* Task instructions
Reproduce the section of the listing that begins at the line containing "fx=748.8 fy=748.8 cx=404.7" and finishes at the line containing "Name the thing at (653, 221).". Include both end lines and nothing beyond them.

* Extracted records
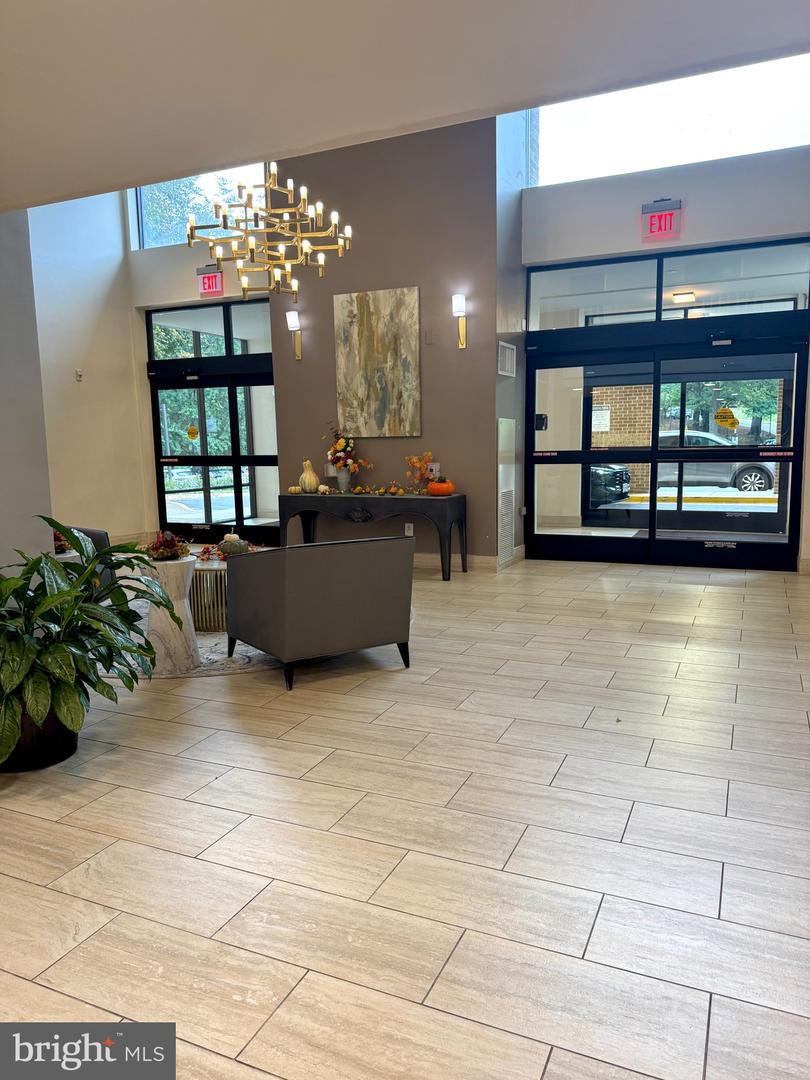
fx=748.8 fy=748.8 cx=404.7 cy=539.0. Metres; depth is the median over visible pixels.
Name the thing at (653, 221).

==

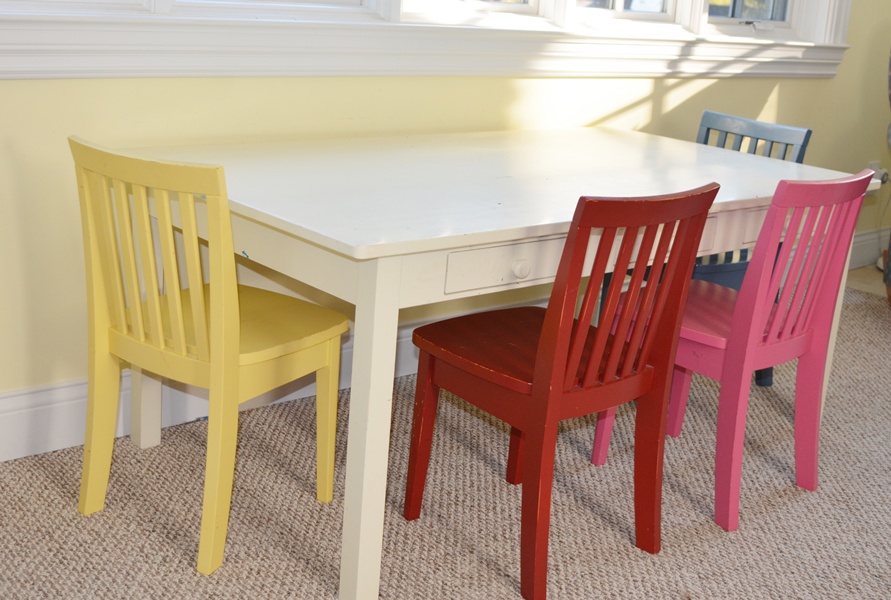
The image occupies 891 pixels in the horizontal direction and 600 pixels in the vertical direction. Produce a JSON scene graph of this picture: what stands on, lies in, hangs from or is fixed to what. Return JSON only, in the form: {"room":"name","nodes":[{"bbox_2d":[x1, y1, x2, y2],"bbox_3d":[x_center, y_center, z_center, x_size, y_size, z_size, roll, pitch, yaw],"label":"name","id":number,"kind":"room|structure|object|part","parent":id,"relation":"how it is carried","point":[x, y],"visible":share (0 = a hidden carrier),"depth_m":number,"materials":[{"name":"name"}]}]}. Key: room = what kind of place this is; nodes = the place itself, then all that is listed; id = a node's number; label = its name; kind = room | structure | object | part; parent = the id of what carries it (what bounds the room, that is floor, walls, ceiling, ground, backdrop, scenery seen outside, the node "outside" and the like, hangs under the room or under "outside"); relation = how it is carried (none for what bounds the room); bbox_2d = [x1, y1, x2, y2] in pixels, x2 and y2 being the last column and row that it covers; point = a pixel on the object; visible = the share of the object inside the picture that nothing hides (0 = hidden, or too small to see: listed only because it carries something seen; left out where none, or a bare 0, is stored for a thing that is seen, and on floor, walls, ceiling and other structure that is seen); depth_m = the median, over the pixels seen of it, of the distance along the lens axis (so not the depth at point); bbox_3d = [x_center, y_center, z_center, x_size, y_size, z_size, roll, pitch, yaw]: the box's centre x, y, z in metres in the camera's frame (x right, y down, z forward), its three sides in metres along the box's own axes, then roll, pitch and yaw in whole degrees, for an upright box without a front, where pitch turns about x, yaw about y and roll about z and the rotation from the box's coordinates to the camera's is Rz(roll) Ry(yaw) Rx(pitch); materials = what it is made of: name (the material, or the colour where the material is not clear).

...

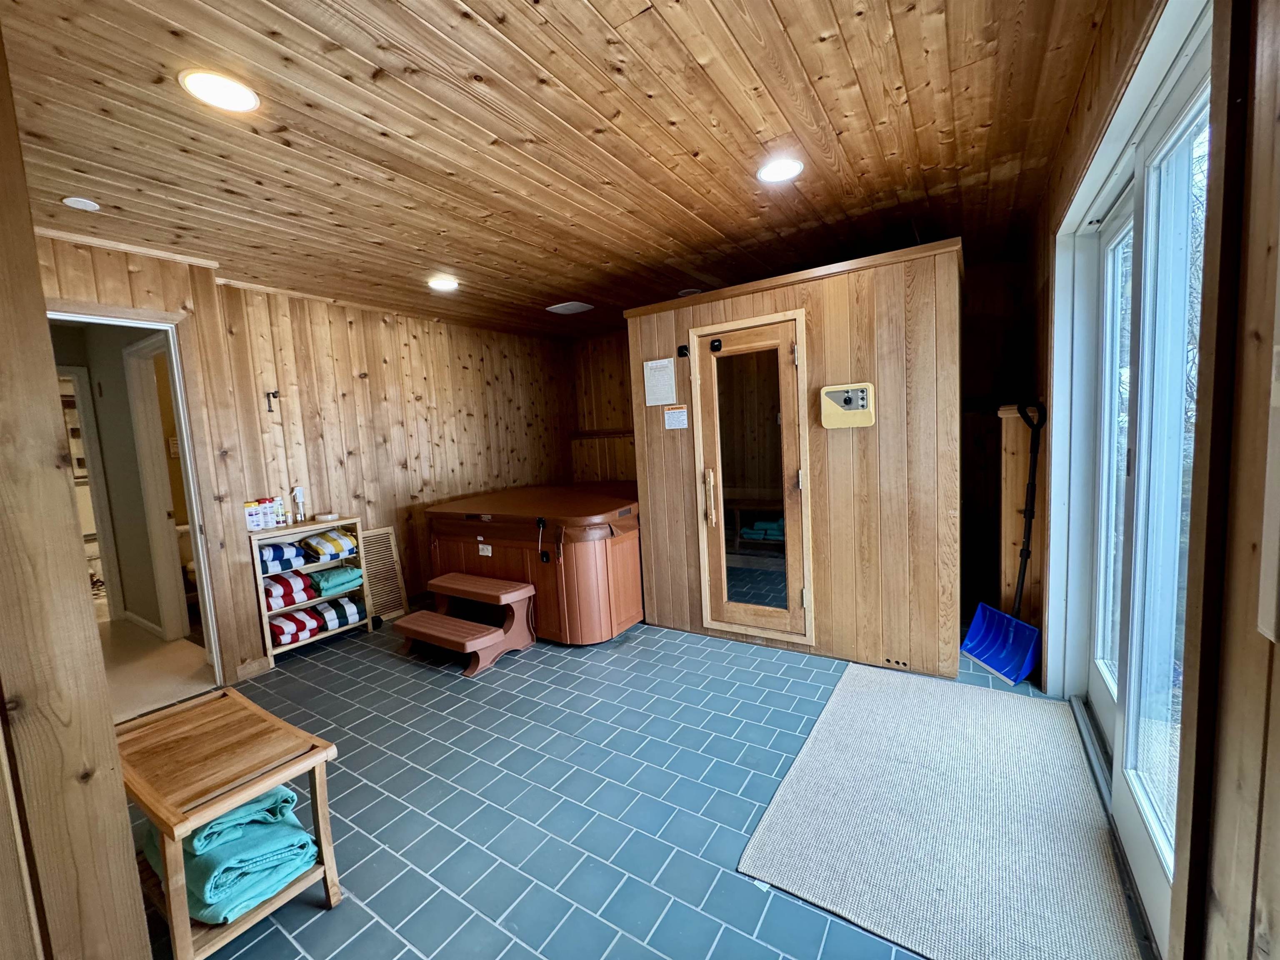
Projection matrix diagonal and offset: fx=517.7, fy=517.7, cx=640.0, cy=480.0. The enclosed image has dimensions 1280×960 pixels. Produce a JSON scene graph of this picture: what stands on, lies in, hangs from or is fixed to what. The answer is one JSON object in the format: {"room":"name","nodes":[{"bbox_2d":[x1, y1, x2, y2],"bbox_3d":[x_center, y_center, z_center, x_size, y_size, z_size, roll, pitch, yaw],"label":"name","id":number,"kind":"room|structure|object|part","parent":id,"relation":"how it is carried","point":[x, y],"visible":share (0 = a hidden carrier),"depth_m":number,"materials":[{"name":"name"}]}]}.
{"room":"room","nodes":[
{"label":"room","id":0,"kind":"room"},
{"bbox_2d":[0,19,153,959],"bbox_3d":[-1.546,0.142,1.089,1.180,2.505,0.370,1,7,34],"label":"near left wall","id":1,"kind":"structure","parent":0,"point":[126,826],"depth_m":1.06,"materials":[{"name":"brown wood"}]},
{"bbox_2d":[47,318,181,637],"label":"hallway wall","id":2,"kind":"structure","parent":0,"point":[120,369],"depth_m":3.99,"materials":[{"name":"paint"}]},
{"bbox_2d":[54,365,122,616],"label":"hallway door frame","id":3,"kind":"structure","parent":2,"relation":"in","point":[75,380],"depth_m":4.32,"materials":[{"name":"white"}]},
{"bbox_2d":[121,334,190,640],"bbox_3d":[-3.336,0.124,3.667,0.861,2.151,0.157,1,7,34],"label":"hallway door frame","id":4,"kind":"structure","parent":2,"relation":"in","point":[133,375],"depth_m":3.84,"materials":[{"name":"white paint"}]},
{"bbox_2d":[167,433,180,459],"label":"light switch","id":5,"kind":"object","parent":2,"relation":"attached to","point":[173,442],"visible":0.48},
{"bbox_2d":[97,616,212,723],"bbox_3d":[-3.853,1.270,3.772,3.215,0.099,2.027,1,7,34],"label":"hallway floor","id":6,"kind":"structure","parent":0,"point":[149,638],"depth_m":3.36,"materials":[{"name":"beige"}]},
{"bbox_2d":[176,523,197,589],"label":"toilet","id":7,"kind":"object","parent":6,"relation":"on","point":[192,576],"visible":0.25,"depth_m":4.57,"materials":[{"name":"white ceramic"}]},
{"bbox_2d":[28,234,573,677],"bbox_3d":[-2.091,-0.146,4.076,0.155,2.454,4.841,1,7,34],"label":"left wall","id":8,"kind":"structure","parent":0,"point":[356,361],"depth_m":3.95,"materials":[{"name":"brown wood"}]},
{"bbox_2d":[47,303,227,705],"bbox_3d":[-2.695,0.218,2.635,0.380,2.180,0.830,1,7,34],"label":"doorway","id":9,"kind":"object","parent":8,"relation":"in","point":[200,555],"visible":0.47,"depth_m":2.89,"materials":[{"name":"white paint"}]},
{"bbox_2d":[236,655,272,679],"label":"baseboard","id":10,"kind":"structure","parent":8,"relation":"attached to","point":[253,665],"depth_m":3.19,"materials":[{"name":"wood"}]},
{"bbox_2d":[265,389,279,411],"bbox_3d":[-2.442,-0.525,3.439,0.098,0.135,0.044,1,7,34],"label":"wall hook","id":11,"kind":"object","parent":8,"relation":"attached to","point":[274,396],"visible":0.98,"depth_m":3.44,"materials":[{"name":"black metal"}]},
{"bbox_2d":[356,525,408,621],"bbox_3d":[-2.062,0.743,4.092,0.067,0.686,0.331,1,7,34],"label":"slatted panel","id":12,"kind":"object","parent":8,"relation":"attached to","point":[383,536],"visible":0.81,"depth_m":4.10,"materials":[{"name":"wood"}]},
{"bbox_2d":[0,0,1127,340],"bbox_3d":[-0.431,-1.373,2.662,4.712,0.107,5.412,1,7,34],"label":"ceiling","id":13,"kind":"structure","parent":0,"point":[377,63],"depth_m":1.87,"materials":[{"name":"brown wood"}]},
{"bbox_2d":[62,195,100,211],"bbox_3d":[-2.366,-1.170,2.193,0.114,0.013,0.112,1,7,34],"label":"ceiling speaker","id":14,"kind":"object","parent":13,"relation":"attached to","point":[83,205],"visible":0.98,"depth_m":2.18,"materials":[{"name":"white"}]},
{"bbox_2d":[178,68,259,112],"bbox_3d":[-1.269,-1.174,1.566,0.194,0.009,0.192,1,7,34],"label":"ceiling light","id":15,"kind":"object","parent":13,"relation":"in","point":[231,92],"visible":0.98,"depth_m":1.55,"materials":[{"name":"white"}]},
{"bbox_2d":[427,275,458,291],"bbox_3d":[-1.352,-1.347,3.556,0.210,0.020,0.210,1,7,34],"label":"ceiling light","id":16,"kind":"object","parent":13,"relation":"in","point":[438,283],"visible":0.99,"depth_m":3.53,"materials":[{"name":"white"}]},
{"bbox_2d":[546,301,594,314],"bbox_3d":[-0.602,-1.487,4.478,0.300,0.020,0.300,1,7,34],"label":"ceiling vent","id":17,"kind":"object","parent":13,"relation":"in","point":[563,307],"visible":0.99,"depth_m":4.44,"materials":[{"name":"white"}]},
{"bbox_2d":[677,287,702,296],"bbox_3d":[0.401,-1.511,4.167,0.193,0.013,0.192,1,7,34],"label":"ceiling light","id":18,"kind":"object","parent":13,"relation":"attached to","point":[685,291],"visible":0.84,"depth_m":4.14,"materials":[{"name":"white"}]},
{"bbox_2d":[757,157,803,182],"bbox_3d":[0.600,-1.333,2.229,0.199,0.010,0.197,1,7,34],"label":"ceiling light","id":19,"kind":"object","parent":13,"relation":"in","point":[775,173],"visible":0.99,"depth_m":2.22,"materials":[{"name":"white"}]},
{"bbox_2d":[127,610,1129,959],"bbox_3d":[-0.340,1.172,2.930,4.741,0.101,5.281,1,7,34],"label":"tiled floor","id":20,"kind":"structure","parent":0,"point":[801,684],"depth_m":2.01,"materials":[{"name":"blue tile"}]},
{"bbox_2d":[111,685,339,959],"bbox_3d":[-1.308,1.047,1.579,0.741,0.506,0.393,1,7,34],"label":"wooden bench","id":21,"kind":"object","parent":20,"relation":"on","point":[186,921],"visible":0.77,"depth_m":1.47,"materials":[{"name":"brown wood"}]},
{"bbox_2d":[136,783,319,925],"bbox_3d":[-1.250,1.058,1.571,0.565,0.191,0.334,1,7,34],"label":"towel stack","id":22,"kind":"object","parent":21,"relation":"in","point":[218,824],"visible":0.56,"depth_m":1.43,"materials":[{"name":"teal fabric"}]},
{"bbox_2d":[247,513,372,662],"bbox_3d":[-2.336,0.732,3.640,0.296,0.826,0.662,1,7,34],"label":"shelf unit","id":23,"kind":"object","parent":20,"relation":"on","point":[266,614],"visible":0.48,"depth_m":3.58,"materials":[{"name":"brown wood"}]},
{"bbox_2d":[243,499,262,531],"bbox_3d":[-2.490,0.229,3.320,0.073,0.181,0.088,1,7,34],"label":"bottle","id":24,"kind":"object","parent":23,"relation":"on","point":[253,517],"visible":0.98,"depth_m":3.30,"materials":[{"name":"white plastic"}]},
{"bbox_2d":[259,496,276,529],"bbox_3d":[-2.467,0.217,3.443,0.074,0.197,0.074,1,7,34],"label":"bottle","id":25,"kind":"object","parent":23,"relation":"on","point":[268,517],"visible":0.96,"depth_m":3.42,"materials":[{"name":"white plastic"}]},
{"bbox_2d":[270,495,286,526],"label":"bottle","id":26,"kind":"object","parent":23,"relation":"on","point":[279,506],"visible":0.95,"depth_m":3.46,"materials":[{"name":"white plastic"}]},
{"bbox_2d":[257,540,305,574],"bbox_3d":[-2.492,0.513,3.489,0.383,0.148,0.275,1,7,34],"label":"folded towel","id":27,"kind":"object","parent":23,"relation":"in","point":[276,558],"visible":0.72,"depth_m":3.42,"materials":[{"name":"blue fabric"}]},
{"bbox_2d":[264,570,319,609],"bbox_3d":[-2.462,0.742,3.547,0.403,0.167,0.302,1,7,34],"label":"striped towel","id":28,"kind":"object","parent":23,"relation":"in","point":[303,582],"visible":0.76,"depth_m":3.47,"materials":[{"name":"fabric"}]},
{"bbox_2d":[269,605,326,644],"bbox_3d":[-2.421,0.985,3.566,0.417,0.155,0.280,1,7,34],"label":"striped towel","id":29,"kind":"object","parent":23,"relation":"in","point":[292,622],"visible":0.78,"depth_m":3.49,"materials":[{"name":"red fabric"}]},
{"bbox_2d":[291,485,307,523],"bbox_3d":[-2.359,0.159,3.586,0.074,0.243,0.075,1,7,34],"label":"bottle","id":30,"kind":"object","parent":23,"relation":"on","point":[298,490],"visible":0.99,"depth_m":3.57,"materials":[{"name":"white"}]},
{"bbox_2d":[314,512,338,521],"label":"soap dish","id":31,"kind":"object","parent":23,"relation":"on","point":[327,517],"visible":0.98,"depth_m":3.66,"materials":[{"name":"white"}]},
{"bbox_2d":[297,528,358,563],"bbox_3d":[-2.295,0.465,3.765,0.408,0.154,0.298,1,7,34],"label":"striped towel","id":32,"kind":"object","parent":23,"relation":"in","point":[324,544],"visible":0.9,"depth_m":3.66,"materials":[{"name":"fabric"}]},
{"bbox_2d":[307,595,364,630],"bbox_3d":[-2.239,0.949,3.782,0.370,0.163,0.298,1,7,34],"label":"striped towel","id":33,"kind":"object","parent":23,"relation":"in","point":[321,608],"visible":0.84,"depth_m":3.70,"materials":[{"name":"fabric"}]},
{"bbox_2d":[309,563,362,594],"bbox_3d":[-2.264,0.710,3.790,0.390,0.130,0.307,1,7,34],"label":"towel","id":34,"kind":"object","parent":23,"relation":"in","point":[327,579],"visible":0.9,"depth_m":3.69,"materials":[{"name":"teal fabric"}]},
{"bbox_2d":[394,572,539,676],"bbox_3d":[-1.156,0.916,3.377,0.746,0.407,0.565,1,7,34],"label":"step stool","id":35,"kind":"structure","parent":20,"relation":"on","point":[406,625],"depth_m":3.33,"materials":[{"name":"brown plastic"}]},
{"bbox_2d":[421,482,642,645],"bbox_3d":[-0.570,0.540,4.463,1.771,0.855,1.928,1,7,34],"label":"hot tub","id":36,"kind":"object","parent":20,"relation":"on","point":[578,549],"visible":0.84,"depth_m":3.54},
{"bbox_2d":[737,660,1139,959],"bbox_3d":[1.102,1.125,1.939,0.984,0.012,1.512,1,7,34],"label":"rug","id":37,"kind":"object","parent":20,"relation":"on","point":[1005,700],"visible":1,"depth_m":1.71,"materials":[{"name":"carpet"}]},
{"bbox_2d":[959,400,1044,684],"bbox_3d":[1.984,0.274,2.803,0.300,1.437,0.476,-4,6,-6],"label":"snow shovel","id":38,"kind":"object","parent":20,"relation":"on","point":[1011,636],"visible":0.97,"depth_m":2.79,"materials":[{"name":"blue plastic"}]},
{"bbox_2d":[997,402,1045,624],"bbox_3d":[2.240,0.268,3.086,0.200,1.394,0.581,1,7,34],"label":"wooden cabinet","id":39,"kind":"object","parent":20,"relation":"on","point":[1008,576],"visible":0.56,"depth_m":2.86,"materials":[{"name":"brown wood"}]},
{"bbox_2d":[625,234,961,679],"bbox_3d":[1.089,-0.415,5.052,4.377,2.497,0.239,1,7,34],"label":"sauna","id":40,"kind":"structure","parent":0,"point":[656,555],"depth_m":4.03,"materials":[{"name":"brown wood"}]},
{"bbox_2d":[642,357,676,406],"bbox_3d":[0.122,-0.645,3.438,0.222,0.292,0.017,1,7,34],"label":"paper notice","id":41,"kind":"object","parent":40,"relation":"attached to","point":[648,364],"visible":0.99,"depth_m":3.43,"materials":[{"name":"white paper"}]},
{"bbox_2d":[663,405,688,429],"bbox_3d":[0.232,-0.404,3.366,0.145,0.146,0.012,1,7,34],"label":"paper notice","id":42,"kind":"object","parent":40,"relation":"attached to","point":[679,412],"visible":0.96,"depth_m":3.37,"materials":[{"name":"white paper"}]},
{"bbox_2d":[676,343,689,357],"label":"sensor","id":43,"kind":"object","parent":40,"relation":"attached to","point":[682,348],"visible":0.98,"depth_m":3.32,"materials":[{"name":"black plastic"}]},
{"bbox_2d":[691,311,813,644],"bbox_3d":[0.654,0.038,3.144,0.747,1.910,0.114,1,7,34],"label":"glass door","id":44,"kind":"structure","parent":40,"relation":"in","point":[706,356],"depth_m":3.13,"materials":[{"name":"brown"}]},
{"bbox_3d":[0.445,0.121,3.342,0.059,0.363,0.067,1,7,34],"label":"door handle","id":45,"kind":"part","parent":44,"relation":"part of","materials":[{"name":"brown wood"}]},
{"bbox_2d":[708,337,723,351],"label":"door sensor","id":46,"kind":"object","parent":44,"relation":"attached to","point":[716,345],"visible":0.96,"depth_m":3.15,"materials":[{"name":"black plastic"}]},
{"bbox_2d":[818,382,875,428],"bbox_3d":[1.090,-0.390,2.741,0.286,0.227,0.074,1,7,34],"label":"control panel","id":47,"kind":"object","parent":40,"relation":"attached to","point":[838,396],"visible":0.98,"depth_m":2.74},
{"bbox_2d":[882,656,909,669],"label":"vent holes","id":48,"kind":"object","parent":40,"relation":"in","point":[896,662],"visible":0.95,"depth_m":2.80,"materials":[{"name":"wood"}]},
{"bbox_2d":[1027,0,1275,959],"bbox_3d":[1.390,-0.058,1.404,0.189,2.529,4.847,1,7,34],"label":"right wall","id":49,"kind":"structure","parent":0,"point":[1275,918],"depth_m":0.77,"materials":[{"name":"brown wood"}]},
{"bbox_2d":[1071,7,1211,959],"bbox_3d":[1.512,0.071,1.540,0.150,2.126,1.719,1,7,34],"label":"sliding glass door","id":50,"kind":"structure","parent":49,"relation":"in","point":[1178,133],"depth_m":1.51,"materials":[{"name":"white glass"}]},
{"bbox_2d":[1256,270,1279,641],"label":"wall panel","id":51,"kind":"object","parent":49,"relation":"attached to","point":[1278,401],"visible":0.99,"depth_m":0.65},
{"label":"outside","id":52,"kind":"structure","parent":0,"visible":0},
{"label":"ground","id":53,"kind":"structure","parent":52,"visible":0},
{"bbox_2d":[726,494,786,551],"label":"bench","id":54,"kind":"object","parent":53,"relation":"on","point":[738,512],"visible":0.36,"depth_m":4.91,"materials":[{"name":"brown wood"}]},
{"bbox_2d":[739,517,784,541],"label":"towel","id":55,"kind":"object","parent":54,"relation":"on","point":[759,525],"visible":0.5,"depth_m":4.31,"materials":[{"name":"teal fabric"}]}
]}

* The answer
fx=748.8 fy=748.8 cx=404.7 cy=539.0. Metres; depth is the median over visible pixels.
Name the thing at (653, 221).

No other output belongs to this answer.